“Did you ever have the feeling that you wanted to go, and then you had the feeling that you wanted to stay?”  This soul-searching question is likely running through the mind of Renée Fleming as she fills up Internet bandwidth, radio airwaves, and cinemas with more Marschallins this week.  

So let’s bid her “Ja, ja” with, in my opinion, a more suitable vehicle: Richard Strauss’ “conversation piece,” Capriccio.

The cast of this 2014 performance from the Chicago leg of her farewell tour includes Bo Skovhus, William Burden, Audun Iversen, Peter Rose, and Anne Sofie von Otter, with Andrew Davis on the podium.

This also inches me closer to uploading Strauss’ entire operatic oeuvre.

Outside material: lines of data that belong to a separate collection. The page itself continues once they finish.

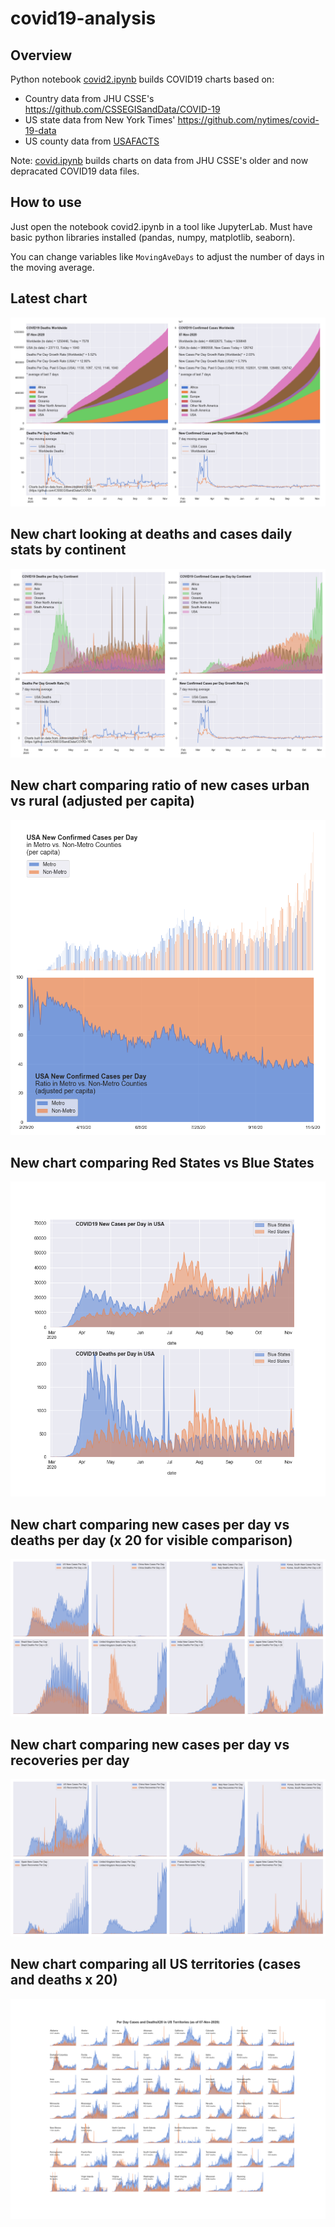 # covid19-analysis

## Overview
Python notebook [covid2.ipynb](https://github.com/danlaw/covid19-analysis/blob/master/covid2.ipynb) builds COVID19 charts based on:
* Country data from JHU CSSE's https://github.com/CSSEGISandData/COVID-19
* US state data from New York Times' https://github.com/nytimes/covid-19-data
* US county data from [USAFACTS](https://usafacts.org/visualizations/coronavirus-covid-19-spread-map/)

Note: [covid.ipynb](https://github.com/danlaw/covid19-analysis/blob/master/covid.ipynb) builds charts on data from JHU CSSE's older and now depracated COVID19 data files.

## How to use
Just open the notebook covid2.ipynb in a tool like JupyterLab. Must have basic python libraries installed (pandas, numpy, matplotlib, seaborn).

You can change variables like ``MovingAveDays`` to adjust the number of days in the moving average.

## Latest chart
![Latest chart](charts/20201107-covid19-chart.png)

## New chart looking at deaths and cases daily stats by continent
![Comparison chart](charts/20201107-covid19-chart-perday.png)

## New chart comparing ratio of new cases urban vs rural (adjusted per capita)
![Urban rural per capita chart](charts/20201107-US-counties-urban-vs-rural-per-capita.png)

## New chart comparing Red States vs Blue States
![Red vs Blue chart](charts/20201107-compare-daily-red-vs-blue-states.png)

## New chart comparing new cases per day vs deaths per day (x 20 for visible comparison)
![Comparison chart](charts/20201107-comparison-chart.png)

## New chart comparing new cases per day vs recoveries per day
![Recovery chart](charts/20201107-comparison-recovery-chart.png)

## New chart comparing all US territories (cases and deaths x 20)
![Territories chart](charts/20201107-compare-US-territories.png)


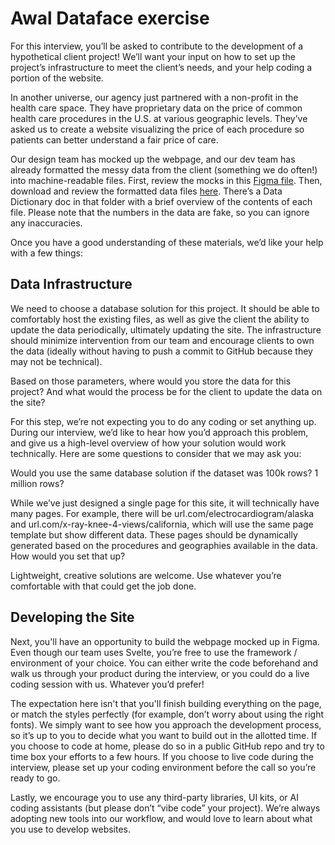 # Awal Dataface exercise

For this interview, you’ll be asked to contribute to the development of a hypothetical client project! We’ll want your input on how to set up the project’s infrastructure to meet the client’s needs, and your help coding a portion of the website.

In another universe, our agency just partnered with a non-profit in the health care space. They have proprietary data on the price of common health care procedures in the U.S. at various geographic levels. They’ve asked us to create a website visualizing the price of each procedure so patients can better understand a fair price of care.

Our design team has mocked up the webpage, and our dev team has already formatted the messy data from the client (something we do often!) into machine-readable files. First, review the mocks in this [Figma file](https://www.figma.com/design/ISpJarTNC9uHQsa7cKEJCJ/Dev-Interview-2025-Mockup---Kazi?node-id=0-1&p=f&t=zDqL1qObzu8xePEB-0). Then, download and review the formatted data files [here](https://drive.google.com/drive/folders/1L7oiCcO2lzqeY_JIVpKKYCvh3pis34hx?dmr=1&ec=wgc-drive-globalnav-goto). There’s a Data Dictionary doc in that folder with a brief overview of the contents of each file. Please note that the numbers in the data are fake, so you can ignore any inaccuracies.

Once you have a good understanding of these materials, we’d like your help with a few things:

## Data Infrastructure

We need to choose a database solution for this project. It should be able to comfortably host the existing files, as well as give the client the ability to update the data periodically, ultimately updating the site. The infrastructure should minimize intervention from our team and encourage clients to own the data (ideally without having to push a commit to GitHub because they may not be technical).

Based on those parameters, where would you store the data for this project? And what would the process be for the client to update the data on the site?

For this step, we’re not expecting you to do any coding or set anything up. During our interview, we’d like to hear how you’d approach this problem, and give us a high-level overview of how your solution would work technically. Here are some questions to consider that we may ask you:

Would you use the same database solution if the dataset was 100k rows? 1 million rows?

While we’ve just designed a single page for this site, it will technically have many pages. For example, there will be url.com/electrocardiogram/alaska and url.com/x-ray-knee-4-views/california, which will use the same page template but show different data. These pages should be dynamically generated based on the procedures and geographies available in the data. How would you set that up?

Lightweight, creative solutions are welcome. Use whatever you’re comfortable with that could get the job done.

## Developing the Site

Next, you'll have an opportunity to build the webpage mocked up in Figma. Even though our team uses Svelte, you’re free to use the framework / environment of your choice. You can either write the code beforehand and walk us through your product during the interview, or you could do a live coding session with us. Whatever you’d prefer!

The expectation here isn't that you'll finish building everything on the page, or match the styles perfectly (for example, don’t worry about using the right fonts). We simply want to see how you approach the development process, so it’s up to you to decide what you want to build out in the allotted time. If you choose to code at home, please do so in a public GitHub repo and try to time box your efforts to a few hours. If you choose to live code during the interview, please set up your coding environment before the call so you’re ready to go.

Lastly, we encourage you to use any third-party libraries, UI kits, or AI coding assistants (but please don’t “vibe code” your project). We’re always adopting new tools into our workflow, and would love to learn about what you use to develop websites.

Confession time: from Fleming’s first stab at Resi at the Met back in January 2000, I never found it an appropriate vehicle for her talents.  A few days after the premiere, I lunched with an aging artists’ manager who had worked with Fleming early in her career.  After voicing my opinion, he asked, “You know why Renée will never be a great Marschallin?”  He then tapped his temple.

I must also confess some wonderful memories, such as Carlisle Floyd’s Susannah, and the world premieres in San Francisco of The Dangerous Liaisons and A Streetcar Named Desire, as well as Capriccio at Wiener Staatsoper.

Most memorable was the 2007 gala opening of the Grafenegg Festival, celebrating the inauguration of the architectural award-winning outdoor arena, the Wolkenturm, in a light-but-steady rainfall.

As 2,000 people struggled to maneuver dry cleaning bags over their eveningwear, Fleming waited patiently for the noise to die down, and then dazzled us with a string of obscure arias by Erich Korngold, and what seemed to be her signature theme, an exquisite “Mesicku na nebi hlubokém” from Rusalka.

Her career choices have been somewhat confounding, but there were always exceptions, when she legitimately lived up to all of her hype.

Post scriptum: Angela Gheorghiu has withdrawn from today’s free worldwide livestream of Tosca from Wiener Staatsoper; her replacement is Martina Serafin.